Theresa May on not raising VAT, tax pledges, welfare and Brexit

  • Video report by ITV News political correspondent Angus Walker

Theresa May has said the Conservative government will not increase VAT if they win the General Election.

In an interview with ITV's Peston on Sunday, the prime minister said: "We won't be increasing VAT."

Mrs May also signalled she will scrap a flagship "tax lock" pledge which also rules out increases to income tax and national insurance.

But she stressed that her party has "no plans" to increase the levels of income tax, adding: "We absolute want to reduce taxes on working families.

"I think it's important that we look at the overall burden of taxation...my desire, my instinct and what I absolutely want to be able to do is reduce taxes on working families."

Speaking earlier on the programme, Labour's shadow chancellor John McDonnell also said his party does not want to raise VAT.

In the wide-ranging interview, the prime minister also discussed :

  • Welfare changes

When asked about the impact of welfare changes that have affected poorer people, Mrs May said: "I think work is the best route out of poverty."

She added: "Yes we need a system that does provide support for those who need it, but I think we do need to incentivise people to get into the workplace.

"We also have to think when we're looking at welfare for the taxpayers who are paying for those welfare benefits."

  • Hopes for a country 'that works for everyone'

Mrs May also said she wants to see a country that works for everyone, adding: "That's about developing a stronger economy.
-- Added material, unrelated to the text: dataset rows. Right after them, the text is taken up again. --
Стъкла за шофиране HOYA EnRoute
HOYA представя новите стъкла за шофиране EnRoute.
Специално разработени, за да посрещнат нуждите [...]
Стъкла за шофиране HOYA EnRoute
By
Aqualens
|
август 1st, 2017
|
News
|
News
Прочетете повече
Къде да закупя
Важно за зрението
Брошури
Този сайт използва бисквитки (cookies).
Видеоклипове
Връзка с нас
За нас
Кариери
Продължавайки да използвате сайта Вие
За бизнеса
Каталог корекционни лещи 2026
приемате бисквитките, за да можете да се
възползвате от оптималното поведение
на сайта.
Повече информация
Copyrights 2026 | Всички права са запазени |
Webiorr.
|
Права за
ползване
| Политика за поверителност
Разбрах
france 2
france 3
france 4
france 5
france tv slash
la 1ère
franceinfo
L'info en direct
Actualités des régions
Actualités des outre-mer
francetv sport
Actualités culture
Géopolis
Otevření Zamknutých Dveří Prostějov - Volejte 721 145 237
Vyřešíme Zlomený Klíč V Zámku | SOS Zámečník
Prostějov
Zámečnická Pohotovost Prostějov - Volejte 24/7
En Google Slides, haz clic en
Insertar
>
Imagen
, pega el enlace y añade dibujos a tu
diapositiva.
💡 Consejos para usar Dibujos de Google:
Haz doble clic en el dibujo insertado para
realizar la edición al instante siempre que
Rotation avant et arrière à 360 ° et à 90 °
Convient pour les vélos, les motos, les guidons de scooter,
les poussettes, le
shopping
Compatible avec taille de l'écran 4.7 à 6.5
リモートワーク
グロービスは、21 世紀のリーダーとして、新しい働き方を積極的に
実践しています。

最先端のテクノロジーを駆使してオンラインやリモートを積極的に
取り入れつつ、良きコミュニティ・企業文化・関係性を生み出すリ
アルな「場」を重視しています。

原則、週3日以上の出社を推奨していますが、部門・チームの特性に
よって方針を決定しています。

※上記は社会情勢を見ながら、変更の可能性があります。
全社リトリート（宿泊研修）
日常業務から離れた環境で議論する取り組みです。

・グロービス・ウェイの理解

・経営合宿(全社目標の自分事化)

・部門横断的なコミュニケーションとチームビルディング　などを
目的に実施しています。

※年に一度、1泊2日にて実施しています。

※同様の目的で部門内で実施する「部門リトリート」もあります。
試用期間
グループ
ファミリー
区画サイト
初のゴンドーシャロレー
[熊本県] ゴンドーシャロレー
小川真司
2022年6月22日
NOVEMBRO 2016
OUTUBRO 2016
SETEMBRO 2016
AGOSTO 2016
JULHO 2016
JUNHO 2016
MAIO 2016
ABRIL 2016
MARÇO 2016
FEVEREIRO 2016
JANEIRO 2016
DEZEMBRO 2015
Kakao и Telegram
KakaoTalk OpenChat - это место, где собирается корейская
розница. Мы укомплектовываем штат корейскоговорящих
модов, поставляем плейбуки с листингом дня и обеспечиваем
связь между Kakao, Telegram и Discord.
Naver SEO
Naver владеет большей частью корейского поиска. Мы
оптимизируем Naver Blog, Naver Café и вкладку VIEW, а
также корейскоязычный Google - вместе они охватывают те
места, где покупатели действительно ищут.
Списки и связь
You only do that with a strong and stable government.

"I want to see a country where people are able to get on in life and see a better future for themselves, their children, and grandchildren."

The prime minister also said the Conservatives "absolute want to reduce taxes on working families".

  • The prospect of Brexit without a EU deal

Mrs May also reiterated her insistence that leaving the EU with no deal would be better than taking a "bad deal".

Asked if she still believed it, the PM told ITV's Peston on Sunday: "Yes I do.

"I wouldn't have said it if I didn't believe that.

"But what I also believe is that with the right strong hand in negotiations, we can get a good deal for the UK from these negotiations."